Se oyeron sus pasos en el piso y luego el ruido de la puerta al cerrarse suavemente tras ella. Jean Marie tomó la mano de Mendelius cuyo contacto era tan suave como la seda y tan débil que parecía como si al menor apretón fuera a romperse.

—Carl, soy Jean. ¿Puede oírme?

Recibió como respuesta una presión de la mano contra su propia palma mientras el mismo desvalido, inarticulado sonido emergía de la garganta de Mendelius.

—Le ruego que no trate de hablar. Usted y yo no necesitamos de palabras. Quédese quieto y sostenga mi mano… Rogaré por nosotros dos.

No dijo nada más. No hizo ningún gesto ritual. Simplemente, se sentó al lado del lecho, apretando suavemente entre las suyas la mano de Mendelius, de tal forma que parecían no formar sino un solo órgano: el hombre que estaba entero y el que había sido mutilado, el que estaba ciego y el que veía. Cerró los ojos y abrió su mente, como un barco pronto para recibir entre sus velas el viento del espíritu, como un canal por el cual le fuera posible a este espíritu penetrar y posesionarse de la conciencia, en estos momentos compartida con él, de Carl Mendelius.

Era el único medio que conocía para expresar la relación entre la criatura y su creador. No podía pedir nada. Porque todas las peticiones estaban comprendidas, resumidas en el fiat esencial: "que se haga Tu Voluntad". No tenía nada para negociar —vida por vida, servicio por servicio—, porque no quedaba en él vestigio alguno de nada propio a lo que pudiera atribuir importancia. Lo único importante era ahora el cuerpo y el agonizante espíritu de Carl Mendelius para quien él era, en estos momentos, el cordón umbilical de la vida…

Cuando finalmente llegó el espíritu, todo fue tan sencillo y extraordinariamente suave, como la huella de un perfume en el verano de un jardín. El mensaje contenía luz y la aguda conciencia de una armonía, como si la música no hubiera sido tocada sino que se hallara escrita en la textura del cerebro. Y la paz que siguió a esta vivencia fue tan poderosa que pudo sentir el afiebrado pulso del enfermo calmarse gradualmente como se calman las olas después de una tempestad. Cuando abrió nuevamente los ojos, Lotte estaba en el cuarto, contemplándolo asustada y a la vez, maravillada. Ella habló torpemente.
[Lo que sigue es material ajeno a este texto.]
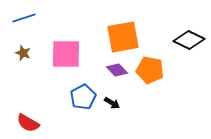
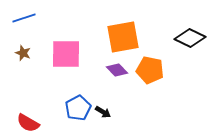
black diamond: moved 1 px right, 2 px up
blue pentagon: moved 5 px left, 11 px down
black arrow: moved 9 px left, 9 px down
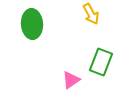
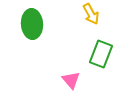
green rectangle: moved 8 px up
pink triangle: rotated 36 degrees counterclockwise
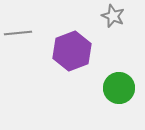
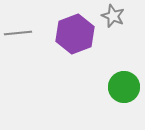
purple hexagon: moved 3 px right, 17 px up
green circle: moved 5 px right, 1 px up
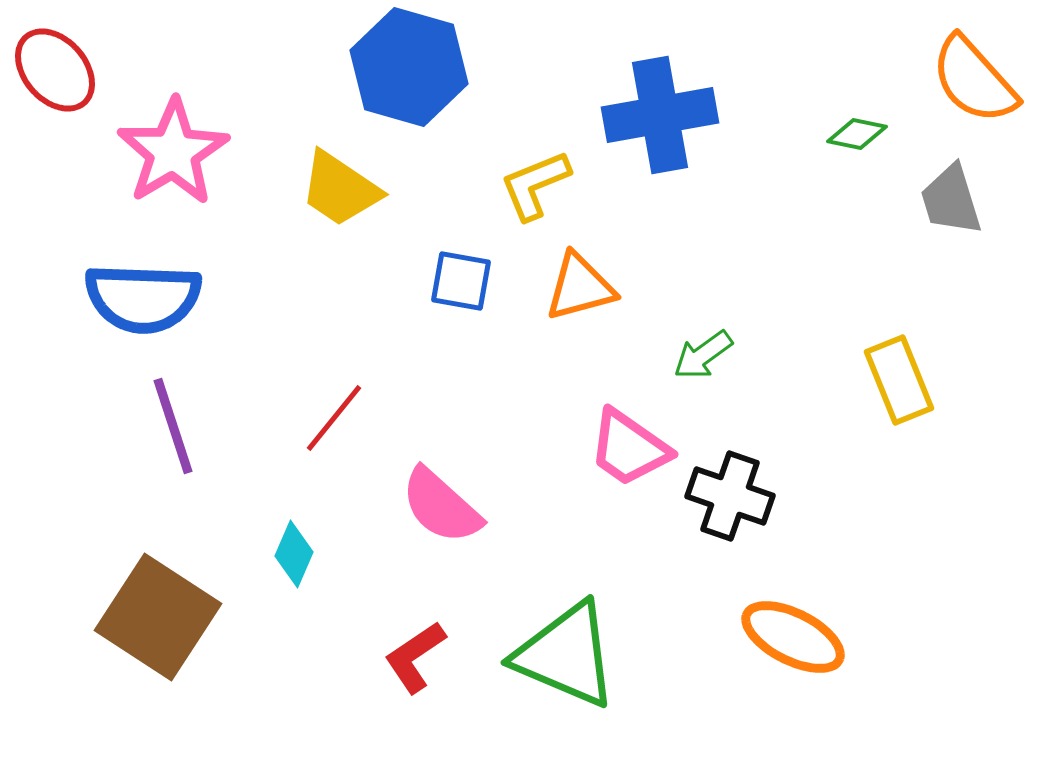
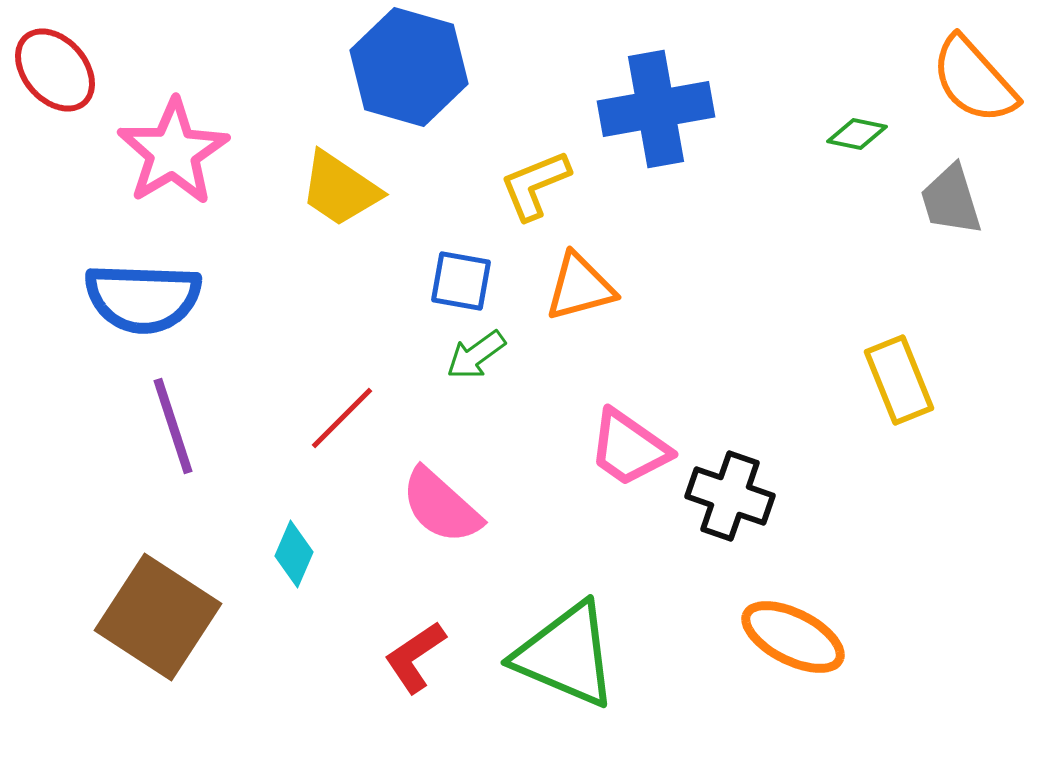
blue cross: moved 4 px left, 6 px up
green arrow: moved 227 px left
red line: moved 8 px right; rotated 6 degrees clockwise
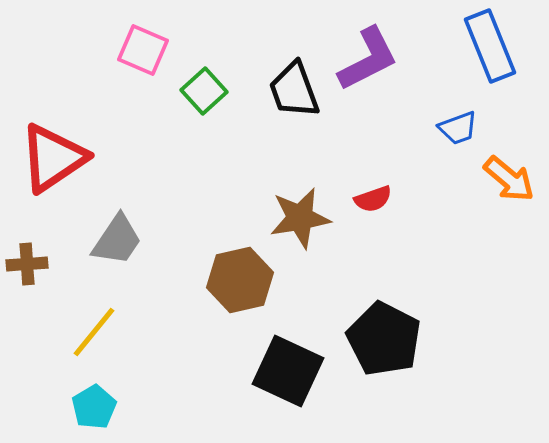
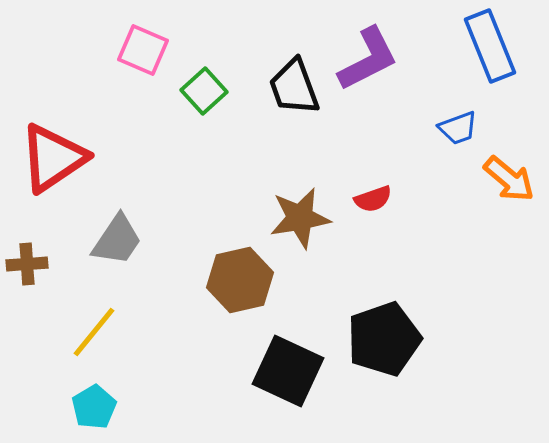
black trapezoid: moved 3 px up
black pentagon: rotated 26 degrees clockwise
—No deseo interrumpir, pero son casi las cinco.

—¿Tan tarde? ¿Querría recibir la comunión ahora?

—Sí, por favor; pero no creo que Carl pueda tragar la hostia.

—Sí, lo sé, pero creo que puede tomar unas gotas del cáliz. ¿Está listo, Carl?
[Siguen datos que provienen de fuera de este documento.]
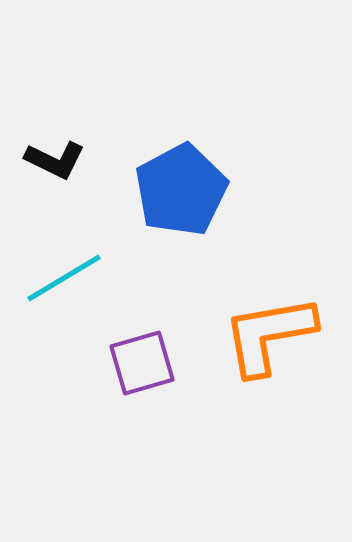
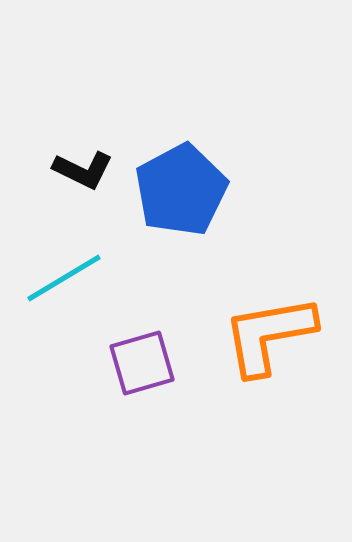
black L-shape: moved 28 px right, 10 px down
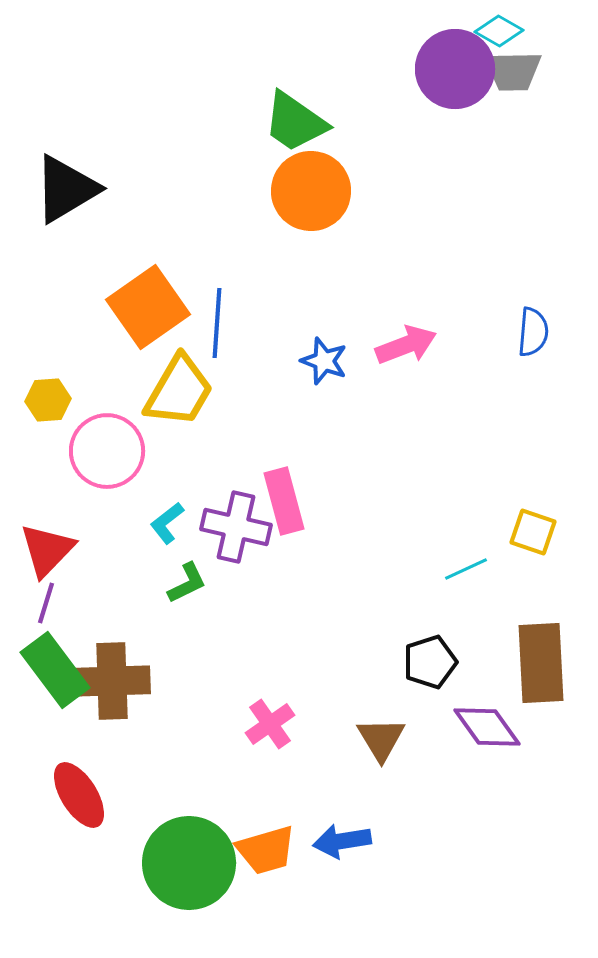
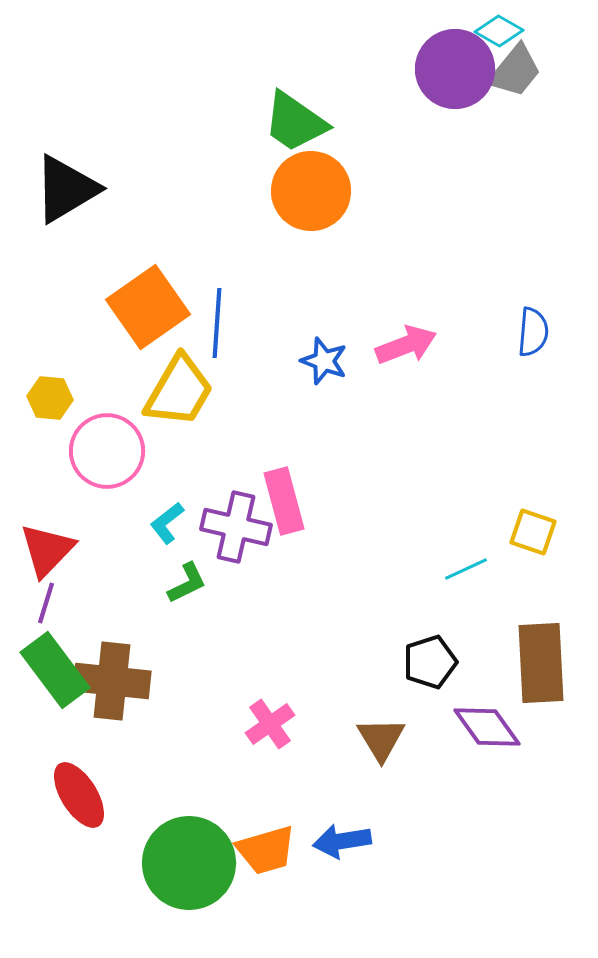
gray trapezoid: moved 2 px right; rotated 50 degrees counterclockwise
yellow hexagon: moved 2 px right, 2 px up; rotated 9 degrees clockwise
brown cross: rotated 8 degrees clockwise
Una presión en la palma de la mano le dijo que Mendelius había oído y comprendido. Mientras Lotte se sentaba al lado de la cama, Jean Marie dispuso los pequeños receptáculos de oro y colocó una estola alrededor de su cuello. Después de una breve oración alcanzó a Lotte la hostia consagrada y levantó el diminuto cáliz hasta la boca de Mendelius. Al pronunciar las palabras rituales: Corpus Domini. Lotte dijo "Amén" y Mendelius alzó la mano en un débil saludo.

Jean Marie Barette limpió entonces el copón y el cáliz con el pañuelo de damasco, dobló la estola, puso el pequeño joyero y su estola dentro de su bolsillo y abandonó la habitación.

Cuando pasaba frente a los guardias armados apostados en el corredor, fue detenido por una fea mujer de edad indeterminada, que abruptamente se presentó a sí misma como la Professor Meissner.

—…Esta noche cenaremos juntos en casa de Mendelius, pero le dije a Lotte que necesitaba conversar una hora a solas con usted. ¿Quiere venir a tomar un trago a mi casa?

—Me encantaría.

—Espléndido. Tenemos mucho que hablar.

Lo cogió del brazo y lo empujó dentro del ascensor, bajaron los tres pisos en silencio y luego, ella guiándolo, caminaron a toda prisa bajo el sol del atardecer. Y fue solamente cuando hubieron abandonado el recinto de la clínica que ella aminoró su paso; mientras bajaban hacia la ciudad vieja comenzó a relajarse, pero su conversación seguía siendo directa y áspera.

—¿Sabía usted que Carl había solicitado mi opinión y consejo clínicos sobre su carta y su encíclica?

—Bueno, él no lo expresó así, pero sí, yo sabía que usted tenía que ver con esto.

¿Y leyó las anotaciones que hice en el artículo que él escribió?

—Sí.

—Hubo sin embargo una anotación que no fue usada. Y es la que le daré ahora. Creo que usted es un hombre muy peligroso que siempre provocará disturbios dondequiera que vaya… Y comprendo perfectamente por qué sus colegas de la Iglesia se vieron obligados a desembarazarse de usted.